Tuesday, September 1, 2009

Sale of Hummer to Chinese company still pending

by M. Ulric Killion

In early June of 2009, General Motors Corp. (GM) announced the confirmation and details of its proposed transaction, or perhaps more accurately, the memorandum of understanding (MOU) for the sale of the off-road Hummer brand, along with a senior management and operational team (Shenzhen Evening News, 悍马被卖了,买家是中国民营企业, 2009年06月03日, Hummer sold to a Chinese company). GM announced that the buyer will be a privately owned Mainland China company, which is Sichuan Tengzhong Heavy Industrial Machinery Co., Ltd (Tengzhong, 腾中重工) (Shenzhen Wan Biao, June 3, 2009). (Photo/GM Hummer.com). 

Under the terms of the proposed agreement or MOU, Tengzhong will assume existing dealer agreements that relate to Hummer’s dealership network. Tengzhon will also execute a long term contract assembly and key component and material supply agreement with GM. In addition, GM, though the final details of the agreement are still pending, also earlier announced that it anticipates that the agreement will help to secure more than 3,000 US job. 

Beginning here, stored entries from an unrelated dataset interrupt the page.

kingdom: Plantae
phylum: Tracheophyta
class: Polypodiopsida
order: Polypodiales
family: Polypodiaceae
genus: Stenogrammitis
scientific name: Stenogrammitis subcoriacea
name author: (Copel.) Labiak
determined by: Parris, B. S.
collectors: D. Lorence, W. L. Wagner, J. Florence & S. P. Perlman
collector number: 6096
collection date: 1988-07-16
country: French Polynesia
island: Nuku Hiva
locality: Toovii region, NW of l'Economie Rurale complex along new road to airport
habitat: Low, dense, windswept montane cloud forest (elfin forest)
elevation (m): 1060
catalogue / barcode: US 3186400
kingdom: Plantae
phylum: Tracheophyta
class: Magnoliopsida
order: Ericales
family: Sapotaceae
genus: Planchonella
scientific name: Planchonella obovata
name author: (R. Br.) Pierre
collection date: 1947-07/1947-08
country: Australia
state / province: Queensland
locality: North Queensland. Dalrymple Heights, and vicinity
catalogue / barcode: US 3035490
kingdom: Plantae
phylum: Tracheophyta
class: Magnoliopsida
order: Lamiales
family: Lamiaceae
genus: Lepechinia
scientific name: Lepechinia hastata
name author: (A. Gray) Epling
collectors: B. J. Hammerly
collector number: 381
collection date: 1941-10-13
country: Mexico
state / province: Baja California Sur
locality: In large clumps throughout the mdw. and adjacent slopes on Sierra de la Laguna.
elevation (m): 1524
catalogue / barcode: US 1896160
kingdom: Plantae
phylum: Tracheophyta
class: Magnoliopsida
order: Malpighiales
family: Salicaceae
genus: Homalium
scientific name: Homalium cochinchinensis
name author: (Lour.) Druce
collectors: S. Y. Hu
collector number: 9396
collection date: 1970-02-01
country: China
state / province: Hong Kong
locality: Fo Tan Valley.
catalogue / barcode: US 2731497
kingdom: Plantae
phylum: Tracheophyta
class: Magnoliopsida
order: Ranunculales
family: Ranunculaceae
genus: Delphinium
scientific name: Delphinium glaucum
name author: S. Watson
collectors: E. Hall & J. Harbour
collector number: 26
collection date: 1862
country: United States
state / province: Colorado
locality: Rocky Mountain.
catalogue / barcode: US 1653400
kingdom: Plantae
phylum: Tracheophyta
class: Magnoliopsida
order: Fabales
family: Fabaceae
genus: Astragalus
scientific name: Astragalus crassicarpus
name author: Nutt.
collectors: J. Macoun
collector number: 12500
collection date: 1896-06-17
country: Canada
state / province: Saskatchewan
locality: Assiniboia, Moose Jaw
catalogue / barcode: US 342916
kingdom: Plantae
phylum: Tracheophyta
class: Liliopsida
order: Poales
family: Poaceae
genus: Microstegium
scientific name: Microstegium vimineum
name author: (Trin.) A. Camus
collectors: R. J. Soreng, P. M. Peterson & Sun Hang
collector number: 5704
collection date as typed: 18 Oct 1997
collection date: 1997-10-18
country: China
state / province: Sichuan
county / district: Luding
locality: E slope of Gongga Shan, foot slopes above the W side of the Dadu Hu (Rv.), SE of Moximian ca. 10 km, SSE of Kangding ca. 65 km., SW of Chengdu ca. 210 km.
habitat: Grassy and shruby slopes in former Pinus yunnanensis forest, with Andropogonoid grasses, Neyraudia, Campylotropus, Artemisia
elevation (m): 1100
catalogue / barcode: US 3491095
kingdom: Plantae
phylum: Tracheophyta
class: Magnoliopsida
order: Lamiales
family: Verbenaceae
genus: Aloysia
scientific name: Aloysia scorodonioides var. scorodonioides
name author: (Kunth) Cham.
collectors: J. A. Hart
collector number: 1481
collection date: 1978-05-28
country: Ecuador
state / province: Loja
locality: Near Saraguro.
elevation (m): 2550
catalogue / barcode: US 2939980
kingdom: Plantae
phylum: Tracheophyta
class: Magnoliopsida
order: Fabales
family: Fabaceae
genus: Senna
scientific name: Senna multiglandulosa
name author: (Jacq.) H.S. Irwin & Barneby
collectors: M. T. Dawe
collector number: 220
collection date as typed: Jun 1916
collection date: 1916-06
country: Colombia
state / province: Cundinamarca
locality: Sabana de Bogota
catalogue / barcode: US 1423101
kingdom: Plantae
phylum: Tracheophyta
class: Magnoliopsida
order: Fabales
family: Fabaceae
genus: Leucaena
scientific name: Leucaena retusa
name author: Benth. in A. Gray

As for Sichuan based Tengzhong, according to its CEO, Yang Yi, “The HUMMER brand is synonymous with adventure, freedom and exhilaration, and we plan to continue that heritage by investing in the business, allowing HUMMER to innovate and grow in exciting new ways under the leadership and continuity of its current management team.” Yang Yi further announced, “We will be investing in the HUMMER brand and its research and development capabilities, which will allow HUMMER to better meet demand for new products such as more fuel-efficient vehicles in the U.S.”

(Photo/Danwei.org).

Hummer, pursuant to earlier terms, though still pending finalization, will continue to maintain its headquarters and operations in the United States, while also continuing under the management of its present leadership team. The Hummer management team intends to expand Hummer’s dealer network worldwide, including a new market in China. 

The parties to the pending agreement intended to close the deal by the third quarter of 2009. However, Tengzhong is still waiting for approval of the terms of the agreement from China’s government. As of August 2009, China government officials, who refused to be named, when commenting on recent media reports of approval by China’s Ministry of Commerce (MOC) announced that the government has not yet given approval for the transaction or MOU (Xinhua, Chinese company’s purchase of Hummer not yet approved: Officials, Aug. 24, 2009). 

As Xinhua (2009) reported, “Sichuan Tengzhong did not say in its application to the National Development and Reform Commission that it would produce Hummer in China, or acquire Hummer's assets or stake in parent company General Motors (GM). An MOC official also denied media reports the ministry had given a green light to the deal, saying Tengzhong had only said it would purchase the Hummer brand in its application. The ministry has asked Tengzhong to make clear whether it intended to buy the Hummer's patent or its technology.” 

Although these privately owned companies (GM and Tengzhong) mutually perceive benefits (i.e., profit, profit maximization, growth potential, employment opportunities, etc.) attributable to finalization of the terms of the agreement or MOU, the concerns of China’s government (i.e., production in China, Tengzhong acquiring assets of parent-GM, Tengzhong acquiring Hummer patent/technology) may, ultimately, constitute deal breakers. 

As for the concerns of the US government, there are, of course, the paramount concerns of the survival of GM following its July 10, 2009 emergence from a Chapter 11 bankruptcy reorganization, and also GM's plan to make an initial public stock offering (IPO), which will occur in 2010 (John D. Stoll and David McLaughlin, General Motors Aims for IPO Next Year, Wall Street Journal, July 2, 2009), notwithstanding the potential loss of more jobs in America. 

Moreover, one reasonably suspects that there are parties on both sides of the great transpacific, and within and without the governments of the United States and China, who either approve or disapprove of the finalization of the proposed transaction between GM and Tengzhong. For these reasons, the pending transaction is interesting, while also, eventually, presenting what will be an interesting episode in free and fair trade confronting protectionist trade policies and barriers on both side of the transpacific (i.e., the legislative-enacted Buy American variety, and the Buy China requirement as an inclusion in its domestic stimulus package, see cf. M. Ulric Killion, The Chinese trade regime: will the prey become hunter or vice versa?, Aug. 8, 2009).